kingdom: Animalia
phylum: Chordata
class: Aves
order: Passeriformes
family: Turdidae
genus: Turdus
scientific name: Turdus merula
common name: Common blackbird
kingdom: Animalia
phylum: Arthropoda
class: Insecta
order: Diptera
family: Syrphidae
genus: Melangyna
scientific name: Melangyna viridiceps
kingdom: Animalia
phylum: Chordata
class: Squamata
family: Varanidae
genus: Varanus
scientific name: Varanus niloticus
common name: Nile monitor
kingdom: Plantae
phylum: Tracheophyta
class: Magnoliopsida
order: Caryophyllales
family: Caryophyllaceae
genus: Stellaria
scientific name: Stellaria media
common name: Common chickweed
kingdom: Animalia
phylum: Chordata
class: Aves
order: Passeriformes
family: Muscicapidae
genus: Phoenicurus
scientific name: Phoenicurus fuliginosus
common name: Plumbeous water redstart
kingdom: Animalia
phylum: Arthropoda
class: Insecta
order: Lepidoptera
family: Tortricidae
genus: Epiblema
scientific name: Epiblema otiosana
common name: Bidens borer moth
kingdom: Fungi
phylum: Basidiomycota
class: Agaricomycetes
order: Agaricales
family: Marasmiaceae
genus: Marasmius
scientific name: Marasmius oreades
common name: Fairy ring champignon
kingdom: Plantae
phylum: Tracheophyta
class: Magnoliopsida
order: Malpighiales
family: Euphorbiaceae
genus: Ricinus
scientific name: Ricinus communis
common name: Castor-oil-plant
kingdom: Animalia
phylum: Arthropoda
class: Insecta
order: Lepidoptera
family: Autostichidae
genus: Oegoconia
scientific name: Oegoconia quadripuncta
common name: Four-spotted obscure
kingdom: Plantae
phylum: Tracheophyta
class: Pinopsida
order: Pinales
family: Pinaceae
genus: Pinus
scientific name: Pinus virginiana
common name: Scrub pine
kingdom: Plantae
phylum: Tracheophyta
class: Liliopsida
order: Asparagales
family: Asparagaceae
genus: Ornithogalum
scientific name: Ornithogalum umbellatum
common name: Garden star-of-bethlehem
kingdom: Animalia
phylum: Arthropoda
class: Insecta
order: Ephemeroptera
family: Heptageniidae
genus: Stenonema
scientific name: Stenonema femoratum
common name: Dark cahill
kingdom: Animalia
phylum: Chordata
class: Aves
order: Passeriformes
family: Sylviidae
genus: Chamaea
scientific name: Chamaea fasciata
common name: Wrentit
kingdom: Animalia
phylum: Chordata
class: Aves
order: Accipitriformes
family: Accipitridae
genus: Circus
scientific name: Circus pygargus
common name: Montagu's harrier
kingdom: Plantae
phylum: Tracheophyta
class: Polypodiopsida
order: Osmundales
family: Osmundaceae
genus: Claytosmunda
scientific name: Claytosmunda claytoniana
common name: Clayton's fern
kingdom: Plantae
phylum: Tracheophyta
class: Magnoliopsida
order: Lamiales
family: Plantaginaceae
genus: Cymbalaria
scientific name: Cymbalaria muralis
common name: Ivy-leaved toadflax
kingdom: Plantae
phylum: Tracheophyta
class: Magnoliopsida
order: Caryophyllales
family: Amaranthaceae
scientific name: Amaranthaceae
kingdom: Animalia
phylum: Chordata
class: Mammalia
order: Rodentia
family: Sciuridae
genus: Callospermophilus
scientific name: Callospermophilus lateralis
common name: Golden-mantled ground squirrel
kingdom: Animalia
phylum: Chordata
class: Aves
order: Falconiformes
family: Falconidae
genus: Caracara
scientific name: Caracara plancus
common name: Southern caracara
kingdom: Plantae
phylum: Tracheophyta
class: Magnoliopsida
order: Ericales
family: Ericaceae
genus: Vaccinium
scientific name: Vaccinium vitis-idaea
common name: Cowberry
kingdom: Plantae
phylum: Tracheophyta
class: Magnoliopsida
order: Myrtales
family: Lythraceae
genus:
##############################
▸ **What to produce**: Reproduce every line of the entries above without any change.

▸ **Response to the task**:
kingdom: Animalia
phylum: Chordata
class: Aves
order: Passeriformes
family: Turdidae
genus: Turdus
scientific name: Turdus merula
common name: Common blackbird
kingdom: Animalia
phylum: Arthropoda
class: Insecta
order: Diptera
family: Syrphidae
genus: Melangyna
scientific name: Melangyna viridiceps
kingdom: Animalia
phylum: Chordata
class: Squamata
family: Varanidae
genus: Varanus
scientific name: Varanus niloticus
common name: Nile monitor
kingdom: Plantae
phylum: Tracheophyta
class: Magnoliopsida
order: Caryophyllales
family: Caryophyllaceae
genus: Stellaria
scientific name: Stellaria media
common name: Common chickweed
kingdom: Animalia
phylum: Chordata
class: Aves
order: Passeriformes
family: Muscicapidae
genus: Phoenicurus
scientific name: Phoenicurus fuliginosus
common name: Plumbeous water redstart
kingdom: Animalia
phylum: Arthropoda
class: Insecta
order: Lepidoptera
family: Tortricidae
genus: Epiblema
scientific name: Epiblema otiosana
common name: Bidens borer moth
kingdom: Fungi
phylum: Basidiomycota
class: Agaricomycetes
order: Agaricales
family: Marasmiaceae
genus: Marasmius
scientific name: Marasmius oreades
common name: Fairy ring champignon
kingdom: Plantae
phylum: Tracheophyta
class: Magnoliopsida
order: Malpighiales
family: Euphorbiaceae
genus: Ricinus
scientific name: Ricinus communis
common name: Castor-oil-plant
kingdom: Animalia
phylum: Arthropoda
class: Insecta
order: Lepidoptera
family: Autostichidae
genus: Oegoconia
scientific name: Oegoconia quadripuncta
common name: Four-spotted obscure
kingdom: Plantae
phylum: Tracheophyta
class: Pinopsida
order: Pinales
family: Pinaceae
genus: Pinus
scientific name: Pinus virginiana
common name: Scrub pine
kingdom: Plantae
phylum: Tracheophyta
class: Liliopsida
order: Asparagales
family: Asparagaceae
genus: Ornithogalum
scientific name: Ornithogalum umbellatum
common name: Garden star-of-bethlehem
kingdom: Animalia
phylum: Arthropoda
class: Insecta
order: Ephemeroptera
family: Heptageniidae
genus: Stenonema
scientific name: Stenonema femoratum
common name: Dark cahill
kingdom: Animalia
phylum: Chordata
class: Aves
order: Passeriformes
family: Sylviidae
genus: Chamaea
scientific name: Chamaea fasciata
common name: Wrentit
kingdom: Animalia
phylum: Chordata
class: Aves
order: Accipitriformes
family: Accipitridae
genus: Circus
scientific name: Circus pygargus
common name: Montagu's harrier
kingdom: Plantae
phylum: Tracheophyta
class: Polypodiopsida
order: Osmundales
family: Osmundaceae
genus: Claytosmunda
scientific name: Claytosmunda claytoniana
common name: Clayton's fern
kingdom: Plantae
phylum: Tracheophyta
class: Magnoliopsida
order: Lamiales
family: Plantaginaceae
genus: Cymbalaria
scientific name: Cymbalaria muralis
common name: Ivy-leaved toadflax
kingdom: Plantae
phylum: Tracheophyta
class: Magnoliopsida
order: Caryophyllales
family: Amaranthaceae
scientific name: Amaranthaceae
kingdom: Animalia
phylum: Chordata
class: Mammalia
order: Rodentia
family: Sciuridae
genus: Callospermophilus
scientific name: Callospermophilus lateralis
common name: Golden-mantled ground squirrel
kingdom: Animalia
phylum: Chordata
class: Aves
order: Falconiformes
family: Falconidae
genus: Caracara
scientific name: Caracara plancus
common name: Southern caracara
kingdom: Plantae
phylum: Tracheophyta
class: Magnoliopsida
order: Ericales
family: Ericaceae
genus: Vaccinium
scientific name: Vaccinium vitis-idaea
common name: Cowberry
kingdom: Plantae
phylum: Tracheophyta
class: Magnoliopsida
order: Myrtales
family: Lythraceae
genus:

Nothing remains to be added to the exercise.